Background: In Germany, like many other countries, general practice clerkships have only recently become mandatory during medical education. The biggest challenges for the organisation of such clerkships are achieving a minimum level of standardisation, and developing and maintaining a system of quality assurance. The aim of this study is to assess the instructional quality in teaching practices using a benchmark system.
Methods: Before commencing, students anonymously assessed the importance of core aspects of the mandatory primary care clerkship. After the clerkship, they evaluated learning opportunities and teaching performance. Based on this data, a benchmark system was developed to identify areas of strength and weakness for all practices as well as individual teaching practices.

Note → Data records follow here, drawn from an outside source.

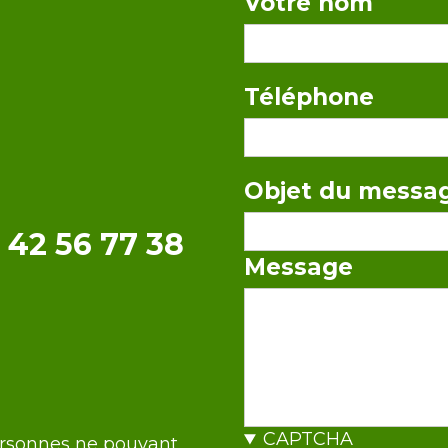
Votre nom
Téléphone
Objet du messa
 42 56 77 38
Message
CAPTCHA
ersonnes ne pouvant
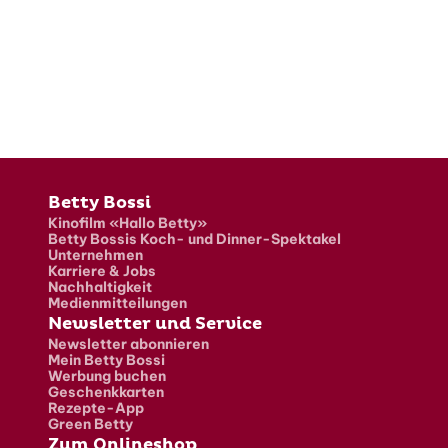
Fusszeile
Betty Bossi
Kinofilm «Hallo Betty»
Betty Bossis Koch- und Dinner-Spektakel
Unternehmen
Karriere & Jobs
Nachhaltigkeit
Medienmitteilungen
Newsletter und Service
Newsletter abonnieren
Mein Betty Bossi
Werbung buchen
Geschenkkarten
Rezepte-App
Green Betty
Zum Onlineshop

Results: A total of 695 students evaluated 97 general practices belonging to a teaching network. Prior to the clerkship, most students considered recognition of frequent diseases (85%) and communication skills (65%) the most important learning goals. After the clerkship, nearly 90% of students confirmed that the general practitioner (GP) was good or excellent at teaching these two goals but only two-thirds thought the GP's teaching performance good or excellent in preventive medicine and screening. In an exemplary analysis, we identified the 2 best and the 2 worst practices that consistently received scores far above or below average, respectively.
Conclusion: We were able to identify areas of weakness in teaching and identified specific GPs who did not meet the students' needs and expectations. This evaluation seems to be a useful quality assurance tool to identify the potential for improvement and faculty development.